In the Fenway right now, Walker is measuring sound by Fenway Park and set up several sound monitors before last weekend’s Zac Brown Band concerts. She is also doing a laboratory-based experiment where “we’re taking sounds from the City of Boston and we’re exposing participants to these sound levels and we’re monitoring their cardiovascular stress and mental responses with hopes of seeing how sounds in a typical urban environment impact our health acutely,” she said, as well as community engagement events ranging from hearing screenings to sound walks to lectures. She said a report will be released soon for Fenway’s results.

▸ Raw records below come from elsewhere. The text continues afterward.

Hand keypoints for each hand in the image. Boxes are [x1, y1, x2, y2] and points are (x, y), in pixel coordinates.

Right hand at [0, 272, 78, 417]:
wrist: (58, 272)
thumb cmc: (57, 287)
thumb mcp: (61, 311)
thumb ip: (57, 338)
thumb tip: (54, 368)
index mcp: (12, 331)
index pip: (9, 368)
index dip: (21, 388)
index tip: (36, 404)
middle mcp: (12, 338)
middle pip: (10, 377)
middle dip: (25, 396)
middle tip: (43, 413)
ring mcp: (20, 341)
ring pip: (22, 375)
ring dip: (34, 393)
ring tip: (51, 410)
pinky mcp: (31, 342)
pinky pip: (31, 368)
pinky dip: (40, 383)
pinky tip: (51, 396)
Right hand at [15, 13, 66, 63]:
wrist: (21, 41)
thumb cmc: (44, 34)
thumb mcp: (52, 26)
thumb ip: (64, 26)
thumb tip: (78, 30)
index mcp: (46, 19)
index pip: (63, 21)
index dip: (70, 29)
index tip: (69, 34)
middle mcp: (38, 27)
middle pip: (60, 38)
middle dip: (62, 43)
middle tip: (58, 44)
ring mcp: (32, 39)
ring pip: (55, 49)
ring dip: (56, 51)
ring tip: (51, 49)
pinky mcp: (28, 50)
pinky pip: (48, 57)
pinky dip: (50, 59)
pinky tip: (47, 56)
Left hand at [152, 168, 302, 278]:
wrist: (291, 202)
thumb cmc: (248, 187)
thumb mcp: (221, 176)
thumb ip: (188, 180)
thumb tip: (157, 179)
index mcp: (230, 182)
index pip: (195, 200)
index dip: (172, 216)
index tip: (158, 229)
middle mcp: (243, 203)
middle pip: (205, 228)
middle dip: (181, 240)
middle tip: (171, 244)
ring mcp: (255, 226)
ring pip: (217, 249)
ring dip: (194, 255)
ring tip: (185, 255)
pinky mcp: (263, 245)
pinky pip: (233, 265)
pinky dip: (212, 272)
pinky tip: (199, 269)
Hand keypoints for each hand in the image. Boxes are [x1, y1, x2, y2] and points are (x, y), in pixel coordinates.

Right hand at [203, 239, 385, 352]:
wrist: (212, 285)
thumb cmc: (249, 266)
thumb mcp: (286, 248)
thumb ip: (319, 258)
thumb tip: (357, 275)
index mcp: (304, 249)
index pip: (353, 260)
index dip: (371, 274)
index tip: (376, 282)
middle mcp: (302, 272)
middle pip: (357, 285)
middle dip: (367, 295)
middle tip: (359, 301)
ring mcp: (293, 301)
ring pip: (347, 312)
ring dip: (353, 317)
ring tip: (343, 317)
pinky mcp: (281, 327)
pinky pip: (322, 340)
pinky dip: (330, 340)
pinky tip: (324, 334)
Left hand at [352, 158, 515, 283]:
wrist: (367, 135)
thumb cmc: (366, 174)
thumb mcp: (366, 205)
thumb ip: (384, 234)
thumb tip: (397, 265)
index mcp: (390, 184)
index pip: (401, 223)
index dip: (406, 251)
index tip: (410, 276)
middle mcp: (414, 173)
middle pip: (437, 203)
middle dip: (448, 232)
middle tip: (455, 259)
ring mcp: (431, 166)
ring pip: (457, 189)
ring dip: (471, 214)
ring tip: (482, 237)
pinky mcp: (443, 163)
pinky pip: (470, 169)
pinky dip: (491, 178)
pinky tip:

Walker also said that elected officials “need to be open to listening to people when they comp[lain and not looking at it as something that a lot of people with privilege are complaining about. It’s a real environmental health issue that’s backed up by millions of epidemiological studies.”
She said that about 40 decibels, people begin to experience mood disruption. She said as you move up on the decibel spectrum, it begins to disrupt sleep around 55 decibels. At around 65 decibels, which Walker said is about how loud Boston is on a typical day and sometimes at night as well, “we begin to see cardiovascular-related issues, such as hypertension, increased risk for heart attacks, cardiovascular-related emergency admissions, and cardiovascular related mortality,” she said.

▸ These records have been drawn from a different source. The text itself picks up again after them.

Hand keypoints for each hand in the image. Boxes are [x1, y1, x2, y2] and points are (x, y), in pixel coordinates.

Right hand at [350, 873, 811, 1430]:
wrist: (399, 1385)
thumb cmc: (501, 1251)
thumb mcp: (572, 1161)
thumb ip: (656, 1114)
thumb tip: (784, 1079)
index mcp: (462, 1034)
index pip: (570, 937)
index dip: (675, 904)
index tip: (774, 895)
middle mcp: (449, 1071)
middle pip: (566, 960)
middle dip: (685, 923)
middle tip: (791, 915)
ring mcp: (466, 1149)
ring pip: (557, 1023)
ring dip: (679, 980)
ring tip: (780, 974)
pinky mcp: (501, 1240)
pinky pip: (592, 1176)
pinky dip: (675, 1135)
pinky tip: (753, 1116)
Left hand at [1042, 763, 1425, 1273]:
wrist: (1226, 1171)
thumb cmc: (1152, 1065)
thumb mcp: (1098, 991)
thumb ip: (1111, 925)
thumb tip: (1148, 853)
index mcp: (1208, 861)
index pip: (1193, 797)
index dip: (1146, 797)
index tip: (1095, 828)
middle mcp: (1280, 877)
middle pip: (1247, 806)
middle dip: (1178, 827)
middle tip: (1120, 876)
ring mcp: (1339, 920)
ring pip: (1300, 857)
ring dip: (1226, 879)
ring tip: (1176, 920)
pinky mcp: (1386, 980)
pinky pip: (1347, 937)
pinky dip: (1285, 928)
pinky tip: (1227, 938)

She said that instead of competing Boston’s sound levels with those of other cities, it is more important and more useful to compare it to what studies show impacts health. She said that when it is looked at this way, “sound levels in the City of Boston are concerning.”
“I feel like Boston can be at the forefront of dealing with environmental noise issues,” Walker said, encouraging the City Council to use her resources and others as well. “We should take a risk and begin to be more creative about how we address these things and how we provide data to our residents. I feel like this is the beginning of a conversation that could move and shape the way other cities in the United States and across the world handle noise issues.”

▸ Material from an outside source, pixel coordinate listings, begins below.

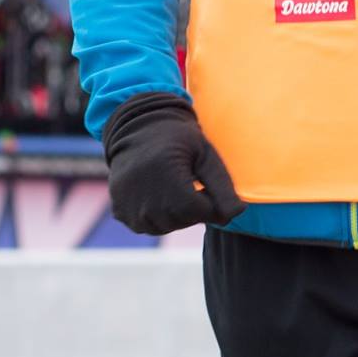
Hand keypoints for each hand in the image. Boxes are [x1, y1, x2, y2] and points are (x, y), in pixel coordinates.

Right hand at [101, 92, 245, 235]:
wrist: (140, 130)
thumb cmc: (180, 140)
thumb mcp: (206, 156)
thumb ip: (223, 186)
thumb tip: (238, 213)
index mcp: (164, 171)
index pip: (197, 209)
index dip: (211, 204)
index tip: (209, 188)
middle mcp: (141, 191)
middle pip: (181, 220)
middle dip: (195, 210)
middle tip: (193, 186)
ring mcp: (126, 203)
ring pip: (164, 227)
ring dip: (178, 216)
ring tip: (177, 190)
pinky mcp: (119, 210)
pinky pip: (146, 227)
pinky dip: (159, 218)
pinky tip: (161, 197)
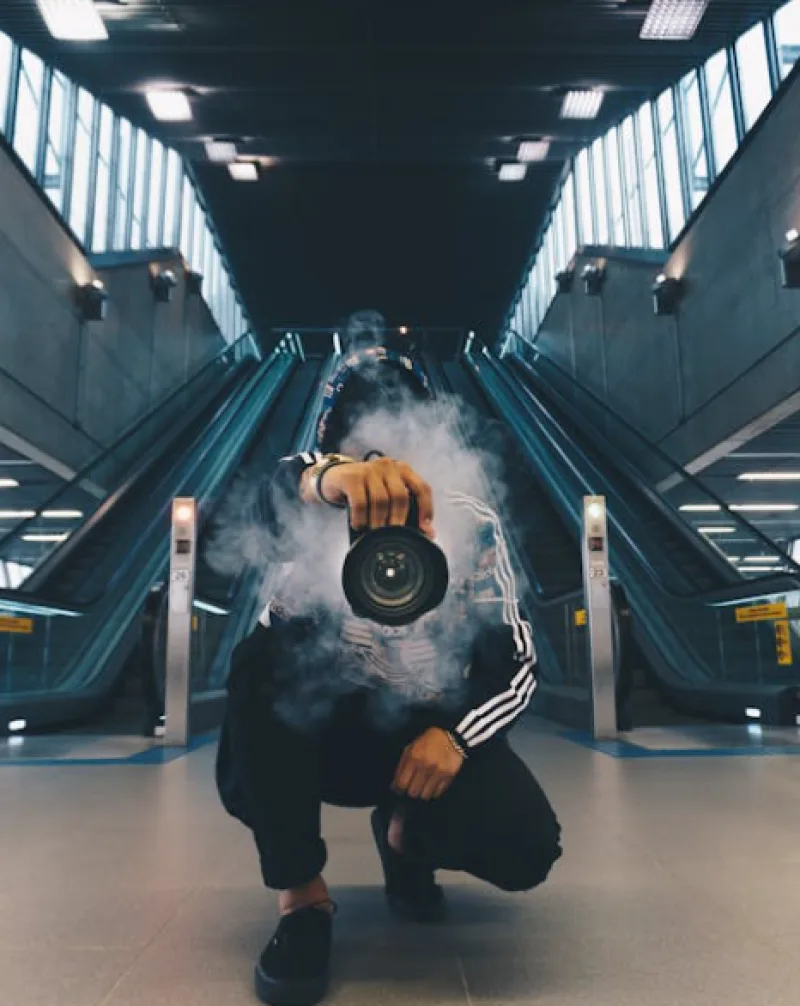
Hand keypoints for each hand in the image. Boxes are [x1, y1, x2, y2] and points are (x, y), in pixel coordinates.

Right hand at [317, 456, 434, 537]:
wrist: (333, 478)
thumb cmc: (365, 490)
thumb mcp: (386, 497)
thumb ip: (407, 511)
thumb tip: (428, 533)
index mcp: (402, 470)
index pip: (422, 487)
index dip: (426, 509)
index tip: (424, 528)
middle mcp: (388, 466)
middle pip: (400, 496)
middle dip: (399, 520)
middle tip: (394, 536)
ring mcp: (369, 469)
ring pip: (380, 500)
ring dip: (378, 521)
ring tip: (375, 533)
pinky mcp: (351, 477)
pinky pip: (360, 502)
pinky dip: (360, 518)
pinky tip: (359, 525)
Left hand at [393, 727, 463, 800]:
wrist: (451, 737)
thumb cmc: (427, 742)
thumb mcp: (411, 748)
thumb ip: (402, 766)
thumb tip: (395, 785)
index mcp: (414, 757)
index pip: (402, 783)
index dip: (398, 789)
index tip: (399, 789)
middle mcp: (426, 765)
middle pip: (413, 792)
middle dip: (410, 790)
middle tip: (412, 786)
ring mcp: (438, 771)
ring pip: (425, 795)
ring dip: (422, 792)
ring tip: (423, 785)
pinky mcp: (449, 776)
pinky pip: (437, 793)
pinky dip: (433, 791)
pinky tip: (432, 783)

After Erica’s testimony and question and answer, two people signed up for public testimony. The first was Victor Brogna of the North End/Waterfront Residents’ Association. Brogna said that he has been a Boston resident for about 70 years. “What I see is a cultural change that is amplification has become louder and louder and the loudness has become more standard,” he said. He said that he can frequently hear outdoor concerts at City Hall Plaza from halfway down Hanover St. “I find this certainly annoying,” he said.
He said he can also hear the street performers at Faneuil Hall from “probably a quarter of a mile away” on State Street. “This is a quality of life issue, but I don’t know whether that’s pressing enough to cause a major correction,” Brogna said.”I would like to see the focus on the public health issue and maybe that can bring us to a cultural change.”
Roy Owens also complained about noise levels in Roxbury, as he also said music can be heard from several blocks away. Noise from college parties on Woodville St. and West Cottage St. are also a problem. “As we become more and more overdeveloped and do not adequately regulate these ever increasing noise levels, our pollution has become a public safety hazard that should alarm all of us,” Councilor Garrison said in her closing statement. “We can do better and my sincere hope is that this hearing today will lead to real solutions and would change how we handle the cases of excessive noise. As an at-large City Councilor, I will continue to be an advocate for all residents who, like me, are concerned about unreasonable noise.”